── Text extract ──
A malevolent spot on our souls.

NaNoWriMo started . . . it’s apt to be a tad emptier in cyber-space as our writer friends engage in solitary sessions.

Writing, writing, madly writing. 🙂

2. loreen lee - November 1, 2010

The three R’s are not only reading, ‘riting, and ‘rithmetic, but the spiritual ones: repentance, (meaning change of heart, etc.) reconciliation,and redemption…. And yes compassion is needed if there is going to be forgiveness. There is always rewriting needed to done, however, so that what has been can be truly forgotten and truly put in the past by constantly seeking ways to write it anew. It’s an ongoing, never ending process, I feel. But if it is possible, Salvation, then may also be possible, for all, and it would take a ‘joint effort’ of all for all! Impossible? or Possible? After all, there’s always those little ‘sticky’ moments. It’s a lot of ‘work’. grin grin Happy rewriting.

nrhatch - November 1, 2010

Some people may need to rewrite the past in order to allow it to fade away.

Others may just need to turn their attention to matters of greater import . . . like living in the here and now.
───
- Task objective:
Carry on the comment thread about rewriting the past, picking up after its last comment.
── Given data ──
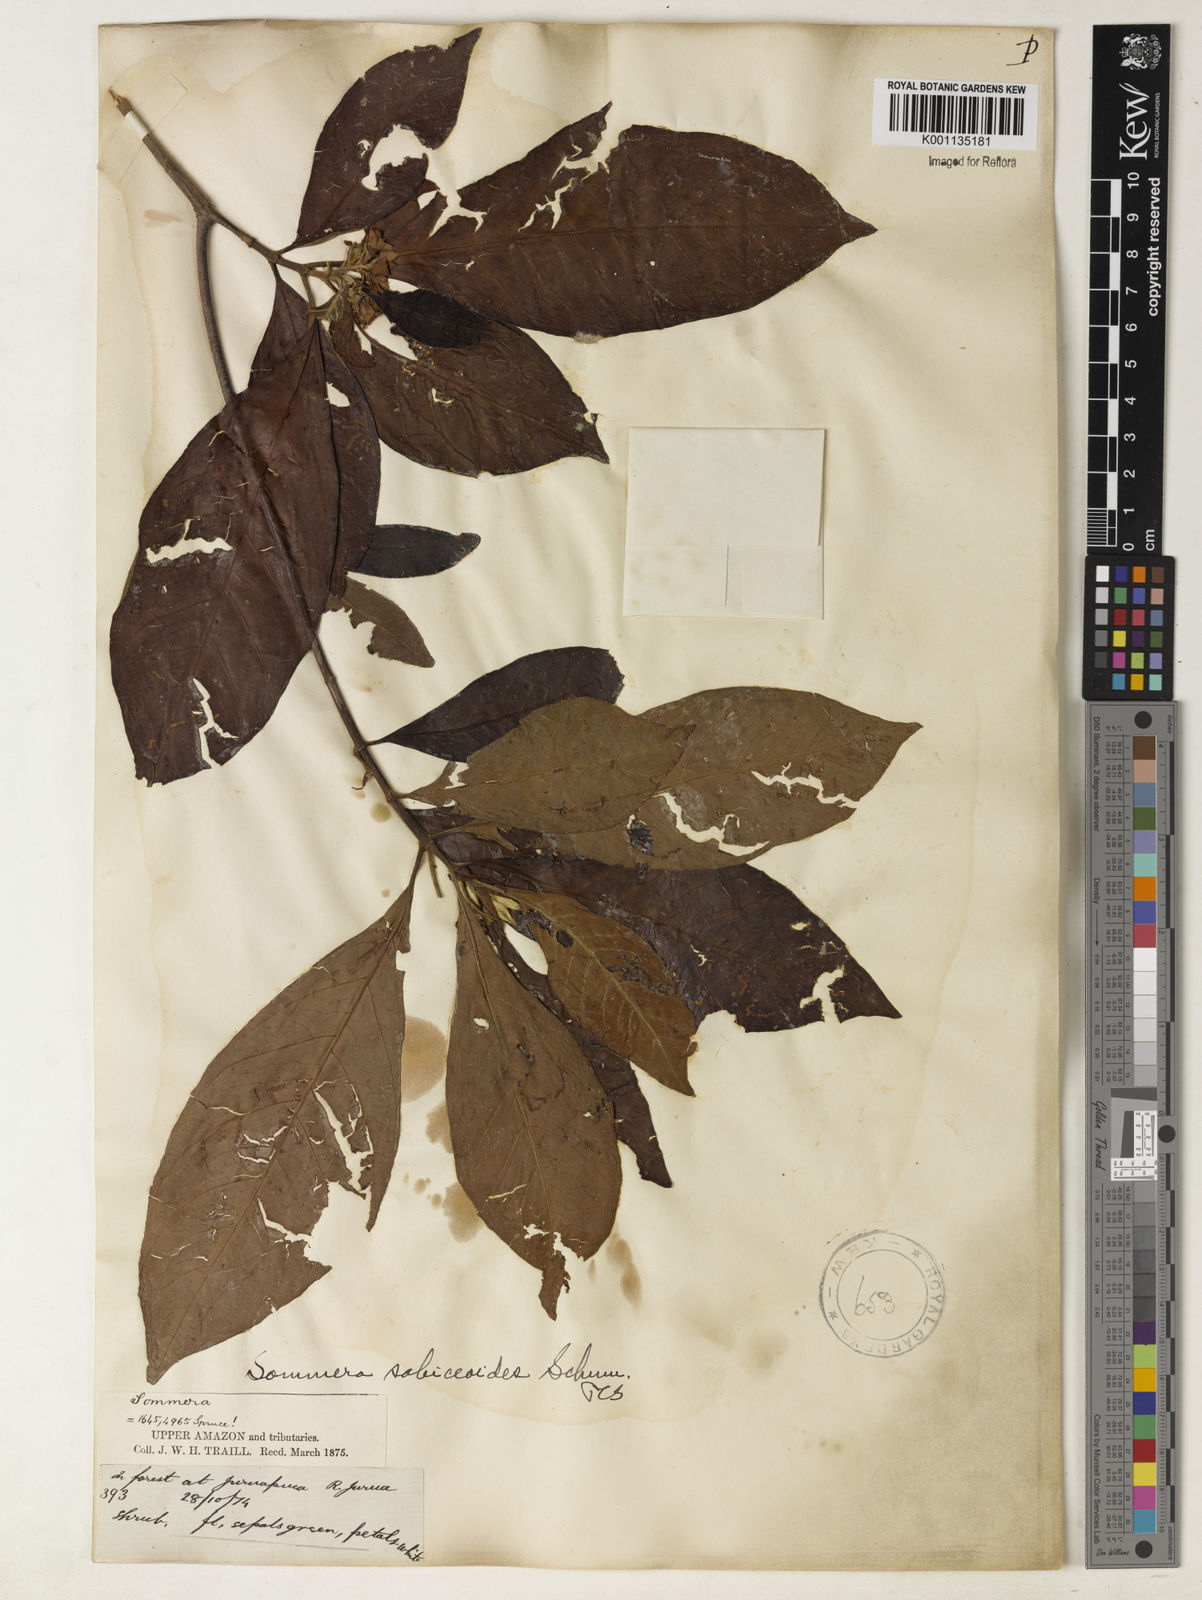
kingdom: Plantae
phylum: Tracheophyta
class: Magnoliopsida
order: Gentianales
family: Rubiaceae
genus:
───
- Written answer:
loreen lee - November 1, 2010

Thank you. History will rewrite itself without our help, we live the past in the moment, in the now, without being conscious of it, unless we make the effort through a rewrite. That’s my opinion anyway, and I’ll stick with it. There is nothing of more import that what we unconsciously bring from the past. Awareness has to be worked on all the time, unless one considers oneself an absolute, or God or Spirit. Even this past moment of writing this dialogue, could use a rewrite. That’s because we have, or pardon me, I have not gained perfection. So wish me well in my rewrites, I will not speak for the ‘others who may need to turn to matters of greater import’, but I do value the opportunity to speak JUST for myself. Thank you.

nrhatch - November 1, 2010

Yes, that’s my point.

We must both THINK and SPEAK for ourselves . . . without insisting that others accept our view of the world.

3. Richard W Scott - November 1, 2010

As my later years chalk up, I am finding more and more that what has passed for a grudge in my world was my emotional reaction to a some kind of disappointment.

And, while I’m not there 100% yet, I am finding two things that make it less likely for me to find a grudge in the shrubbery, let alone hold onto it.

One: Taking offense at what someone says is silly. It can only really bother me if I believe what the other person says is true. In which case I have offended myself.

and, two: getting upset by something I have no control over–e.g., somebody cuts me off while driving, also doesn’t pay. I have no way of knowing what was in (or absent from) the mind of the “offendee”. For me to take offense, yet again, I have to make up something, some reason for the other’s action, and then DECIDE to be offended.

I’m finding I don’t have nearly so much time for that kind of thing anymore.

nrhatch - November 1, 2010


You’ve hit the nail on the head . . . when we control our thoughts, we control our life.

If we disagree with someone’s negative opinion of us, we can brush it off easily. No harm done.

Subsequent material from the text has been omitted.